Готовность к гибели — была необходимой составляющей в мирочувствовании этого поколения. «Мы идем, зажатые железной клятвой, за нее — на крест, и пулею чешите…» — эти строчки Маяковского были для того поколения не просто красивыми словами. Это была программа. Это было оправдание. Первая страна, в которой будет по-настоящему осуществлена мечта о свободе, равенстве, братстве, о том, чтобы в мире «без Россий, без Латвий жить единым человечьим общежитьем», со всех сторон зажата врагами.
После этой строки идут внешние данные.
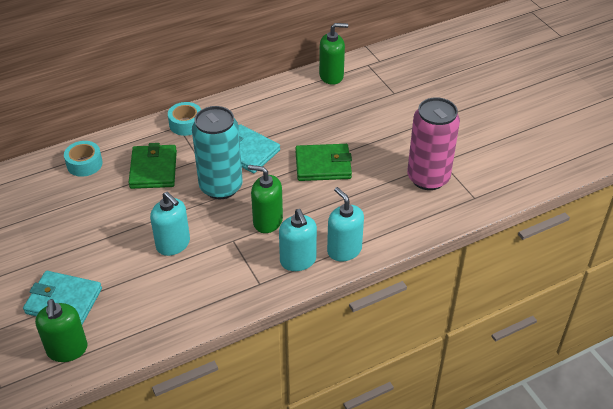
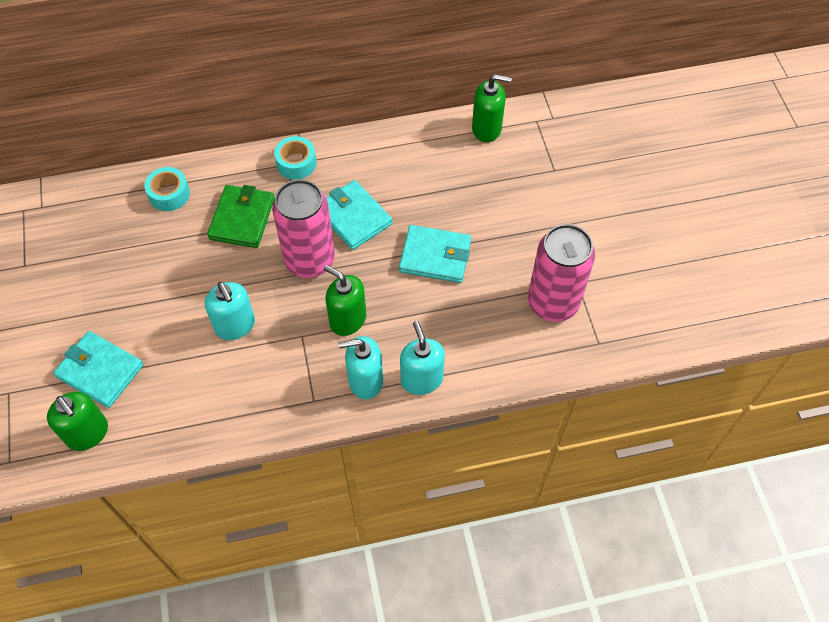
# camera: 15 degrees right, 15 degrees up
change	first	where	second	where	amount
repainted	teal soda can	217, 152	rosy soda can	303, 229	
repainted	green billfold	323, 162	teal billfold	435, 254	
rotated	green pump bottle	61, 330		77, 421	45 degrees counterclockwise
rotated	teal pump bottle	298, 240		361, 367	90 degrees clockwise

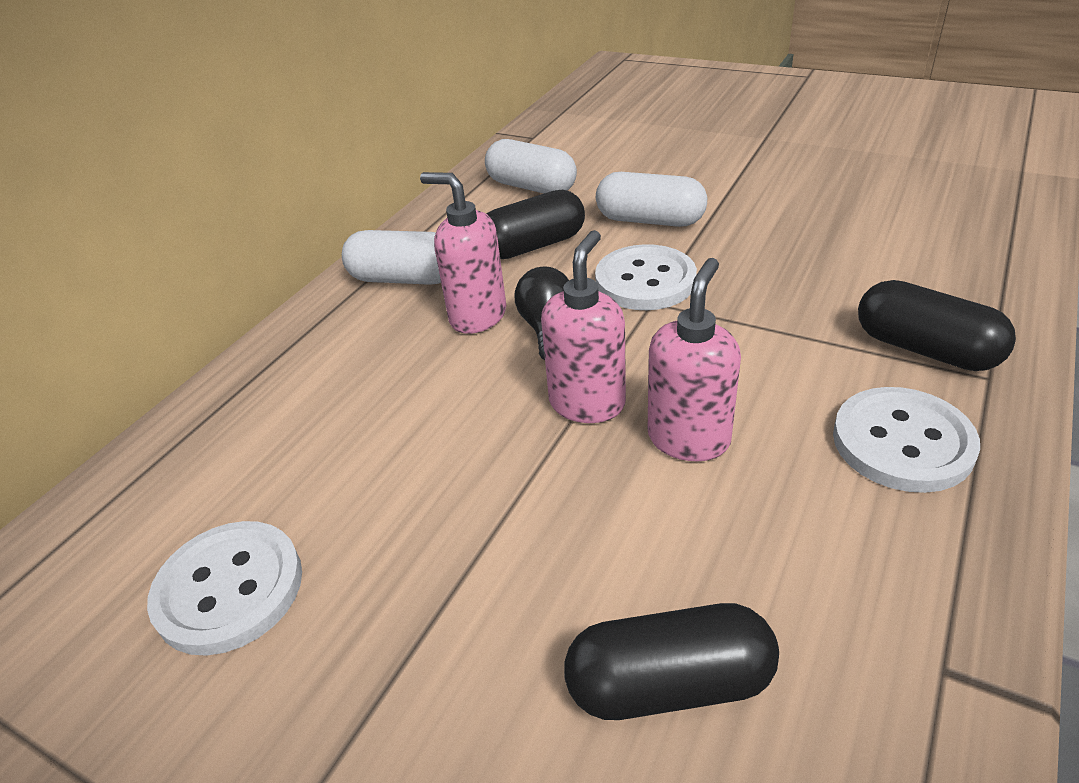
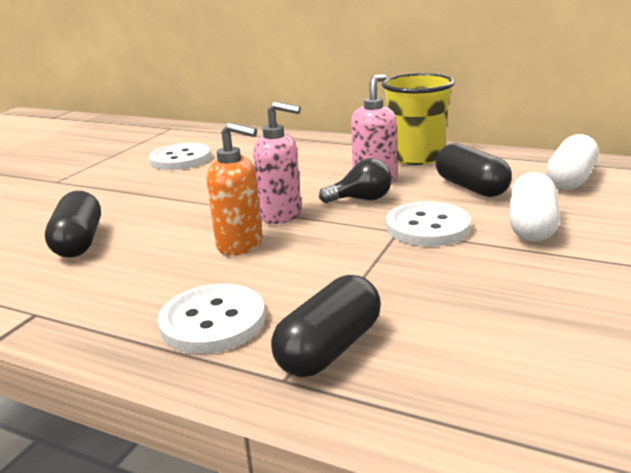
# camera: 85 degrees right, 15 degrees down
change	first	where	second	where	amount
swapped	snow-white capsule	391, 257	golden beaker	418, 119	
repainted	rosy pump bottle	694, 359	orange pump bottle	234, 189	

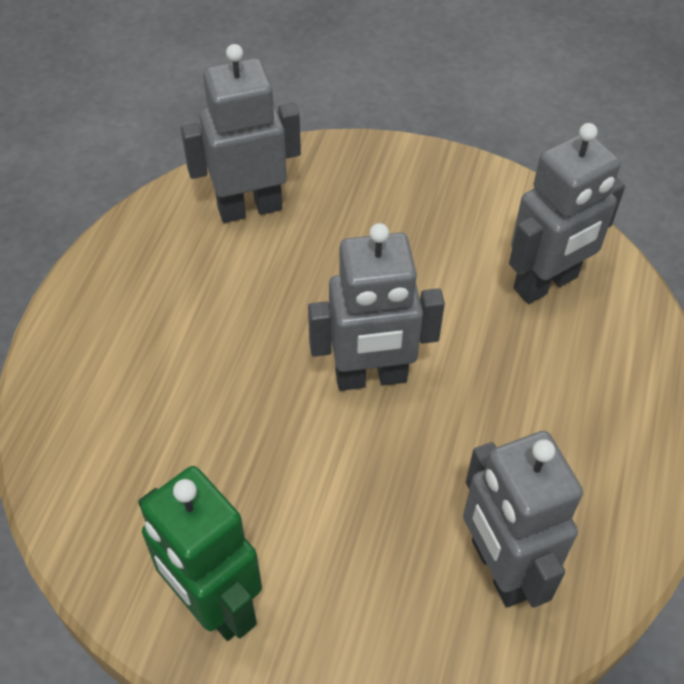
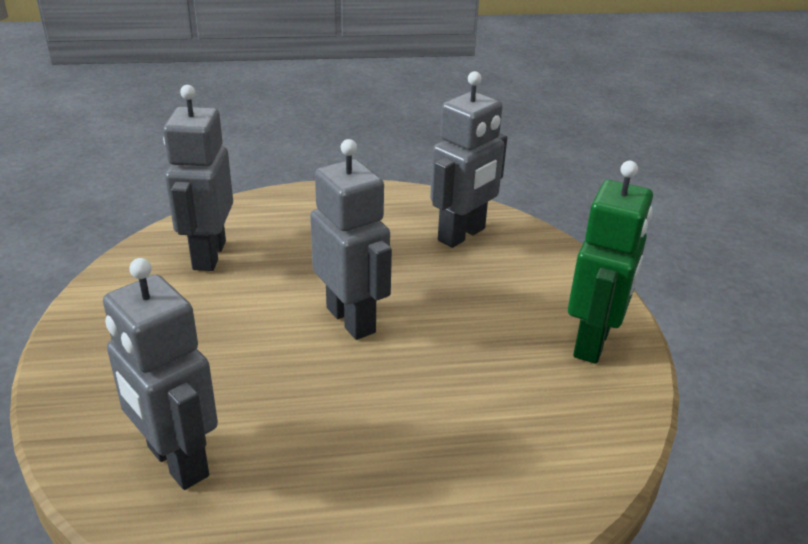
# camera: 115 degrees left, 20 degrees down
change	first	where	second	where	amount
rotated	grey robot	567, 213		198, 178	120 degrees counterclockwise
Они, враги, только и мечтают, чтобы уничтожить эту страну, эту революцию. Они не только извне, они — в ней. Весь этот мерзкий, мещанский быт — все это наши враги. «Я мечтаю о жизни, здоровой, жадной и хищной до солнца, до радости, до знаний. О людях веселых, умных и здоровых. А получаю все обратное. Люди, окружающие меня (дома), либо нервны, больны, злы, либо тупы, ограниченны и затхлы. Они убиты нудной, спешной, безрадостной жизнью, очередями, профобрами, „жидами“. Они унылы и не умеют веселиться, или не знают, как… Скучно на этом свете, граждане! Я уйду из этой жизни, я не хочу покрыться ее налетом, не хочу, чтоб меня „потратила моль“, эта ядовитая канашка, по выражению одного автора-юмориста» [13] .
13
Там же.
Так пишет юная Ольга Берггольц в своем дневнике. И в этом случае Борис Корнилов согласен с ней на все сто процентов. Одной из самых страшных особенностей революции и людей революции является то, что она и они живут только для будущего. Настоящего для нее и для них — нет. Настоящее для нее и для них — враг, его надо уничтожить, переделать. Отсюда — готовность к гибели у них, настоящих, ради будущего, ради будущих. «Мы — ржавые листья / На ржавых дубах… / Чуть ветер, / Чуть север — / И мы облетаем. / Чей путь мы собою теперь устилаем? / Чьи ноги по ржавчине нашей пройдут? / Потопчут ли нас трубачи молодые? / Взойдут ли над нами созвездья чужие? / Мы — ржавых дубов облетевший уют… / Бездомною стужей уют раздуваем… / Мы в ночь улетаем!» — так обозначил эту готовность Эдуард Багрицкий. Разумеется, всякое настоящее произведение искусства многослойно и потому может быть проинтерпретировано по-разному. Можно сказать, что строчки Багрицкого — ощущение трагизма жизни, без которого вовсе нет поэта. Можно сказать, что в них столько же готовности к гибели, сколько и ужаса перед ней. Но все это будут современные интерпретации. Для того поколения эти строчки звучали по-другому и значили другое. То самое — готовность к гибели.
Насколько эта готовность была и бывает оправданна исторически, социологически? Приходится признать, что да. Она оправданна. Тот мир, в который вложился большевистский, левоэкстремистский переворот, изменился кардинально, и в немалой степени благодаря жуткому социальному эксперименту, который эти экстремисты поставили над целой страной. Приходится признать странную правоту Ленина, в 1920 году писавшего: «…после победы пролетарской революции хотя бы в одной из передовых стран наступит, по всей вероятности, крутой перелом, именно Россия сделается вскоре после этого не образцовой, а опять отсталой (в „советском“ и в социалистическом смысле) страной» («Детская болезнь „левизны“ в коммунизме»).